1. Uniformed Guard and Checking Team
2. Intelligence Team
3. Crisis Response Team (CRT)
4. Observation & Assessment Team
5. K-9 Unit

===Area of responsibility===

Airport Armed Police performs the responsibility of securing the airport independently. According to the directions from Ministry of Civil Aviation and Tourism and Bangladesh Police Headquarters. Some of the services provided by the organization are as follows
1. Ensuring the overall security: Ensuring overall security of the airport by preventing any type of subversive acts, illegal trespass of unwanted and unauthorized persons, preventing luggage pilferage/theft and protecting passengers from any sort of harassment at the airport.
2. Freeing illegal parking area: Before deployment of AAP, the car parking area in front of arrival terminal 1 and 2 were being used as a source of illegal income where middlemen could park their cars illegally. AAP in a special drive freed the occupied car parking which enhanced the beauty of the airport as well as reduced the chance of the middlemen to harass passengers and visitors.

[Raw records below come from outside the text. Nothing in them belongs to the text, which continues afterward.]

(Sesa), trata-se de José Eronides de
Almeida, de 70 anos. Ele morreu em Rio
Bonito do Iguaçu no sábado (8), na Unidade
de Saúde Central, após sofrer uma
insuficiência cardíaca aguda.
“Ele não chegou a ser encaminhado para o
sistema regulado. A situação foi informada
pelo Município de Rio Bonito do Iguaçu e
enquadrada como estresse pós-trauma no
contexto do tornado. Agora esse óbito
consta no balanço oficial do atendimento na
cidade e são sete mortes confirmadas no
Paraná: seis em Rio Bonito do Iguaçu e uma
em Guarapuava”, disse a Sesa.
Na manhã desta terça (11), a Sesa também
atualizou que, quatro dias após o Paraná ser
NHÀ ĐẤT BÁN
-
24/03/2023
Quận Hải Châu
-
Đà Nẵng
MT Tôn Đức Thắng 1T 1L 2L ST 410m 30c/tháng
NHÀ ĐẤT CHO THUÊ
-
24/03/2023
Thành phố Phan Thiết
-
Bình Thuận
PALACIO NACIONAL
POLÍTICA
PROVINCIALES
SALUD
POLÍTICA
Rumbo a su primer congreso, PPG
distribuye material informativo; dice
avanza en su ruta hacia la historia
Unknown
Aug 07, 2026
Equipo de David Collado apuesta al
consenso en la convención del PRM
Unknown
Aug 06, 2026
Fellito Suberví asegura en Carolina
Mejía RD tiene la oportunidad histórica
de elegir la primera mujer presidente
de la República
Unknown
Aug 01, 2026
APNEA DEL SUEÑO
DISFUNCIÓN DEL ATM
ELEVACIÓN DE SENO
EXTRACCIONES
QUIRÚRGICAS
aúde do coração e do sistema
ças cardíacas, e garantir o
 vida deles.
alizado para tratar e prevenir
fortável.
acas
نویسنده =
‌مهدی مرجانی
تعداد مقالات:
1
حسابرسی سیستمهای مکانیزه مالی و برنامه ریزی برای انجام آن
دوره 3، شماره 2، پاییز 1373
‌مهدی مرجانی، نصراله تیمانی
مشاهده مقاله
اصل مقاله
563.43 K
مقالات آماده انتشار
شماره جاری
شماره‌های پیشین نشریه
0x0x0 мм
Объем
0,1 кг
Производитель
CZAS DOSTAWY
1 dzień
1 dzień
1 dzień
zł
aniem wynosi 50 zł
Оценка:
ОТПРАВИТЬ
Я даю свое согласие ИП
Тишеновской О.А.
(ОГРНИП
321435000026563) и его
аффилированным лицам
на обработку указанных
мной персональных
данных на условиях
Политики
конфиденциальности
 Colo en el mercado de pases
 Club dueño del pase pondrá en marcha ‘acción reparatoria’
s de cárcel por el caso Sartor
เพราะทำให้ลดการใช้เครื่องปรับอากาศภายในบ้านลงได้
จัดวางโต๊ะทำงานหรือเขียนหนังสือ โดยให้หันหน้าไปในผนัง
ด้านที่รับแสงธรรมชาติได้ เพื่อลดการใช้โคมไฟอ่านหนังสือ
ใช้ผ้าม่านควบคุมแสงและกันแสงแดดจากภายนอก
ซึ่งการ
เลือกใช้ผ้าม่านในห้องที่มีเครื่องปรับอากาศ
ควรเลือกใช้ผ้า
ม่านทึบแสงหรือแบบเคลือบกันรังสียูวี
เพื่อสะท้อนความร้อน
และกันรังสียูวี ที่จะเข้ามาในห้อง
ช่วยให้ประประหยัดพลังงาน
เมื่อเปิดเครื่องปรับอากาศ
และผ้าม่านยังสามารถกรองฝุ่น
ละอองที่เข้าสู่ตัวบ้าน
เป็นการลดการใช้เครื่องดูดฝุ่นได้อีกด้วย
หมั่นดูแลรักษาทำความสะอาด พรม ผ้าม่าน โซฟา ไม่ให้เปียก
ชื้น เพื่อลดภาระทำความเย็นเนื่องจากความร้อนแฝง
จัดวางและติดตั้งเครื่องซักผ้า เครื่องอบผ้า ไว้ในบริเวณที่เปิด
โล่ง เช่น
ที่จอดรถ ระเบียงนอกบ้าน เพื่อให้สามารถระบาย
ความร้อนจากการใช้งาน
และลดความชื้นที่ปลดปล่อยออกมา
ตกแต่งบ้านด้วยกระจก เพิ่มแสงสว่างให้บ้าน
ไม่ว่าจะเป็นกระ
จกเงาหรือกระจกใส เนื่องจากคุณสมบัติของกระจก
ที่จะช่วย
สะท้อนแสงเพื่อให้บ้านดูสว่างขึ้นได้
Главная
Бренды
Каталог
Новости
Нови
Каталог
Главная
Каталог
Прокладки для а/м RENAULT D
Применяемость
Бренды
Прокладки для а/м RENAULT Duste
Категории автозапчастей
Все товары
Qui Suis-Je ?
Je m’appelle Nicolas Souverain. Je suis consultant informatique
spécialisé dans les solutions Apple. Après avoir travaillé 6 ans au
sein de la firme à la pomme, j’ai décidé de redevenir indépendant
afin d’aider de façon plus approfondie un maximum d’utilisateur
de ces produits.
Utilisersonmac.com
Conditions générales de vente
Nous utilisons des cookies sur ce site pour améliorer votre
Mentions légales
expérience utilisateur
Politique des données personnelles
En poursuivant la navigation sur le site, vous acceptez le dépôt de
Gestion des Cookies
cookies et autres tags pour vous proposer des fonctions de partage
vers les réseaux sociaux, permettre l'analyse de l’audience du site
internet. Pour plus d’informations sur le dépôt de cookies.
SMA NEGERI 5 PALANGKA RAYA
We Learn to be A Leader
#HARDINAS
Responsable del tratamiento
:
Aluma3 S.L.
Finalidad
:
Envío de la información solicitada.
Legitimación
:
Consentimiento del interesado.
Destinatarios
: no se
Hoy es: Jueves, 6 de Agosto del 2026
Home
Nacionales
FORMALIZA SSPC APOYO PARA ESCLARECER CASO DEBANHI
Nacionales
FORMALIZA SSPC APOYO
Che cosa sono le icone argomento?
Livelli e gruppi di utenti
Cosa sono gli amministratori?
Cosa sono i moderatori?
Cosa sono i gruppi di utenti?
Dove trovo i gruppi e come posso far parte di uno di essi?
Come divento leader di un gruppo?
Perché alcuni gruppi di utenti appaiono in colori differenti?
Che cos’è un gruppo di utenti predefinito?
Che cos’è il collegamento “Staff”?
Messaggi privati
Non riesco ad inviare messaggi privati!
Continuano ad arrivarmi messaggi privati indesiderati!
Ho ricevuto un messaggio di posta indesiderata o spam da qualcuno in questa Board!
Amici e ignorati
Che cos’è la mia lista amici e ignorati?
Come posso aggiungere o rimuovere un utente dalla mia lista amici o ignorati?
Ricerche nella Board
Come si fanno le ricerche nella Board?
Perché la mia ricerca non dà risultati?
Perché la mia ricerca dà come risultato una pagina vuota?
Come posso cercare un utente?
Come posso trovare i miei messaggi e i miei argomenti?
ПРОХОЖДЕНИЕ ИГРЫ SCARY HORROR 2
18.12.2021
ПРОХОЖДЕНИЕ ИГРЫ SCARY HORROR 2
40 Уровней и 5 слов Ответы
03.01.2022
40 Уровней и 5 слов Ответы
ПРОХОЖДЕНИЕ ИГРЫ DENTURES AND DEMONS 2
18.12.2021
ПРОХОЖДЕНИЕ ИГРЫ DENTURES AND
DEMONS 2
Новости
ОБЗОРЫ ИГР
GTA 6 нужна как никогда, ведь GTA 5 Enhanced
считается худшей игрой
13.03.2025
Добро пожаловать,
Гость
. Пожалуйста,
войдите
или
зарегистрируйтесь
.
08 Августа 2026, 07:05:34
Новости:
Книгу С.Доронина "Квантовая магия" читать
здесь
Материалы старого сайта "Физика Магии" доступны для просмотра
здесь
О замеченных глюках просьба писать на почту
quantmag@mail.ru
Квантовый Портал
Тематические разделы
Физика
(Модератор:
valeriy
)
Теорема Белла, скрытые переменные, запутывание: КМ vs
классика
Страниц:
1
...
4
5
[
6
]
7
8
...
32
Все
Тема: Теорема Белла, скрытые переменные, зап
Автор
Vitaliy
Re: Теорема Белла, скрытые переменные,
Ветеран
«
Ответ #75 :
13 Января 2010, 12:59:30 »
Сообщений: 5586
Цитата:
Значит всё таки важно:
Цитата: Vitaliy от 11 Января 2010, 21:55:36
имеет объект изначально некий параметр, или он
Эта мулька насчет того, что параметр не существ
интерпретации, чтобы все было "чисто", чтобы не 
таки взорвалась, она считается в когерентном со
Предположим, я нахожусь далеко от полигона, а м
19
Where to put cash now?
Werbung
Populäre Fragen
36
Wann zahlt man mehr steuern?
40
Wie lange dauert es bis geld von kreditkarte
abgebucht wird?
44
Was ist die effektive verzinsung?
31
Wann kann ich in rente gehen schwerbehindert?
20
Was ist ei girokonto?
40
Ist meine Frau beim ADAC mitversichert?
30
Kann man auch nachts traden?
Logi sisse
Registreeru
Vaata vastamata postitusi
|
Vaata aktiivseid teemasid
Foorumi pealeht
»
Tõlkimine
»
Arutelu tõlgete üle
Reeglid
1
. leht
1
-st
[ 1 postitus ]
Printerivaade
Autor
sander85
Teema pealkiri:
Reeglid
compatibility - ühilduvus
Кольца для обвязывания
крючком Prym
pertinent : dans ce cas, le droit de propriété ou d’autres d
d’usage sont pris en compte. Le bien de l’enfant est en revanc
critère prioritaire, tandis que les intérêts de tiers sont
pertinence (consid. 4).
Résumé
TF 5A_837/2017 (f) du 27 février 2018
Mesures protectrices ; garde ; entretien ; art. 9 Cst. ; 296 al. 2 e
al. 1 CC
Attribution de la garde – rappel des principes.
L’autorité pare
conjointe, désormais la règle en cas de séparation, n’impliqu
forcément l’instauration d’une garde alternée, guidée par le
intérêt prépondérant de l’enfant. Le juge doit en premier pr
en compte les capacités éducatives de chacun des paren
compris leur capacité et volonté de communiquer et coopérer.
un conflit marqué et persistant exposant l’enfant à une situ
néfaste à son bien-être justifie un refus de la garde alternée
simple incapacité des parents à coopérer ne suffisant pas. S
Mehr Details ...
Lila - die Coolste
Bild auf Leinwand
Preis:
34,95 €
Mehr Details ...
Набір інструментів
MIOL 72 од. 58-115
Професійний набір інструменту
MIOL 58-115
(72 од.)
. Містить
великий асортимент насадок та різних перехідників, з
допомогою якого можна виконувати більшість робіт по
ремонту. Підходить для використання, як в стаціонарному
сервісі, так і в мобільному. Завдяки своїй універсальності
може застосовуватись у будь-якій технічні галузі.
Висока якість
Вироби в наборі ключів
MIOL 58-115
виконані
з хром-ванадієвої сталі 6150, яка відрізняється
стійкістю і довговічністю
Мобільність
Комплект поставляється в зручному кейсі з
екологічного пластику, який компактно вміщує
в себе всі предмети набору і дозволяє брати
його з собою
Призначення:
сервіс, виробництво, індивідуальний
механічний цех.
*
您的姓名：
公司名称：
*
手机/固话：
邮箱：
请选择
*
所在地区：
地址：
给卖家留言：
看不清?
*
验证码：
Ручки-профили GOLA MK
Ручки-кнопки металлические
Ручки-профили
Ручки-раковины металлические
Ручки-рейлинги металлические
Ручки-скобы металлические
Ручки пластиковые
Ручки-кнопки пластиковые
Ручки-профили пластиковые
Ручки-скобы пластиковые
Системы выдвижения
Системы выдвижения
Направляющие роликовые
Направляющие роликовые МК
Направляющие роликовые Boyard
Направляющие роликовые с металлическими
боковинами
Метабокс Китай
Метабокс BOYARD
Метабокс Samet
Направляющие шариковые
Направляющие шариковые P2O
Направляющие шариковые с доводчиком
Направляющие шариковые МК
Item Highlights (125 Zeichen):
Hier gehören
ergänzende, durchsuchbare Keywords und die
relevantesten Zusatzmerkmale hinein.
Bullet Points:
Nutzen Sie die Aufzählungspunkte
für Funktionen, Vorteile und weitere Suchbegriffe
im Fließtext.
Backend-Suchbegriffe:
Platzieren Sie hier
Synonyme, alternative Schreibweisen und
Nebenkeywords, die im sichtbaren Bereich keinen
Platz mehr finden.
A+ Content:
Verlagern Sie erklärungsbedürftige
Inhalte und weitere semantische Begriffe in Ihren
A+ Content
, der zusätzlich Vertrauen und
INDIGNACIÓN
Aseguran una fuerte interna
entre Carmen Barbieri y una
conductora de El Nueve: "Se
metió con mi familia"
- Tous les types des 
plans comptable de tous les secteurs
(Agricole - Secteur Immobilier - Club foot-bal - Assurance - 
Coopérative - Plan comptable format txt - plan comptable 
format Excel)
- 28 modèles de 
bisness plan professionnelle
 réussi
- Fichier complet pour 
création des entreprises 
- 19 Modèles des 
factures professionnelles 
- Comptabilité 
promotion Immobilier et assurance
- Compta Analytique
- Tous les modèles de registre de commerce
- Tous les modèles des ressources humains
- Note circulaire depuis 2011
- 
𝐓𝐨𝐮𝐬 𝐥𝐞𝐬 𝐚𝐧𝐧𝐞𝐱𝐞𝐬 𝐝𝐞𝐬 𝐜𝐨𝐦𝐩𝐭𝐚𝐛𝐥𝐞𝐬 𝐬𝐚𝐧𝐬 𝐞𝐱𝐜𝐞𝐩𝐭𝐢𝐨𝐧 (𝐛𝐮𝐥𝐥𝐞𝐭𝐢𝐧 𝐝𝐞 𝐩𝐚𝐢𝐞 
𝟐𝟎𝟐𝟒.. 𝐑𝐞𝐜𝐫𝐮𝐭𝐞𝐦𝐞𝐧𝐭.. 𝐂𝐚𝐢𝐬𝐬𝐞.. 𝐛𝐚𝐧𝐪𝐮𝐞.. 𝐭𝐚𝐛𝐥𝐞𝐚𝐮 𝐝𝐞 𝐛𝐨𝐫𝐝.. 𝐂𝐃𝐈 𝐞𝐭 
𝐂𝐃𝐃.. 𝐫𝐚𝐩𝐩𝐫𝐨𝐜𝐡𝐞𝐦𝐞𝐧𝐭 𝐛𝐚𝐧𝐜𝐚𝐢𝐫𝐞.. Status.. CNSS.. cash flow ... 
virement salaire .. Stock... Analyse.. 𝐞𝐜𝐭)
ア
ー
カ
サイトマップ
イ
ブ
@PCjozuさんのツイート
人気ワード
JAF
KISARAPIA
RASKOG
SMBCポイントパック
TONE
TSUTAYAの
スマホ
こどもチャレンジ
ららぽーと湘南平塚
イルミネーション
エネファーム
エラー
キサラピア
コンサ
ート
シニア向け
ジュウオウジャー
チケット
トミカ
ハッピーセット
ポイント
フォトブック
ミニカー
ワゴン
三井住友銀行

3. Reduction of luggage theft: AAP first started working on the aim at reducing pilferage and theft of valuable luggage of the valued passengers which was a common phenomenon at that time. Subsequently, AAP has succeeded in reducing the pilferage and theft to a minimum, thanks to the sincerest duty performed by AAP members around the belt areas. Almost all the Airlines operating in the airport are experiencing the pleasant result of it. Airport armed Police significantly managed to minimize passenger harassment by unscrupulous agents like middlemen, hawkers, beggars, street archins etc. Regular drives are being operated to find out these disturbing people and stern actions are being taken against them.
4. Coordination: Coordination with other agencies working at the airport regarding any subversive activities, prevention of militancy or any other security related threats.